I was playing with simple neural style transfer model, using the pretrained vgg model in torchvision
, and followed the official advice, I preprocessed the input images (content, style, however input is a random noise image, so I didn’t preprocess it) before training (see prep
function below), and then post processed the images (content, style, optimized input) when training is done (see inv_prep
below).
The problem is, seems like preprocessing gave me worse results, and I removed preprocessing and tried again, which gave me better results, both with the same initial input noise image.

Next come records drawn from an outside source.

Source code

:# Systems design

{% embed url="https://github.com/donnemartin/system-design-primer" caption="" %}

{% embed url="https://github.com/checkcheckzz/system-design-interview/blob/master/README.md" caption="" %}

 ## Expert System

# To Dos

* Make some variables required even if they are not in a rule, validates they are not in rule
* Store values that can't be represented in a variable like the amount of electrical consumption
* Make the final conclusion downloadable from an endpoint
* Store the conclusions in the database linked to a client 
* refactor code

# below, no mean/std preprocessing, only image Scale + axis-moving
prep = thv.transforms.Compose([
thv.transforms.Scale(200),
thv.transforms.Lambda(lambda x: np.moveaxis(np.array(x), 2, 0)),
thv.transforms.Lambda(lambda x: th.from_numpy(x.astype('float32'))),
thv.transforms.Lambda(lambda x: x.unsqueeze(0))
])
inv_prep = thv.transforms.Compose([
thv.transforms.Lambda(lambda x: x.squeeze(0)),
thv.transforms.Lambda(lambda x: (x.numpy().clip(0,255).astype('uint8'))),
thv.transforms.Lambda(lambda x: np.moveaxis(np.array(x), 0, 2)),
])
# below, with mean/std preprocessing, and yes I know I could use ToPILImage to convert tensors back to images
prep = thv.transforms.Compose([
thv.transforms.Scale(200),
thv.transforms.ToTensor(), # need to do this before applying mean/std transformation
thv.transforms.Normalize(mean=mean, std=std),
thv.transforms.Lambda(lambda x: x.unsqueeze(0))
])
inv_prep = thv.transforms.Compose([
thv.transforms.Lambda(lambda x: x.squeeze(0)),
thv.transforms.Normalize(mean=[0,0,0], std=1/std),
thv.transforms.Normalize(mean=-mean, std=[1,1,1]),
thv.transforms.Lambda(lambda x: (x.numpy().clip(0,1) * 255).astype('uint8')),
thv.transforms.Lambda(lambda x: np.moveaxis(np.array(x), 0, 2)),
])
This is the result image I got, with mean/std preprocessing, 100 itertaions:
This is the result image I got, without preprocessing, 100 itertaions:
Why is that? Anything I did wrong? I checked the final optimized input, the pixel values range from around [-50, 50], and I’m not sure how to convert them back to real image pixel values, and I think this is the problem I didn’t get right, which gives me bad image result as shown in the first pic (although I still can see the shape of Peter :-|).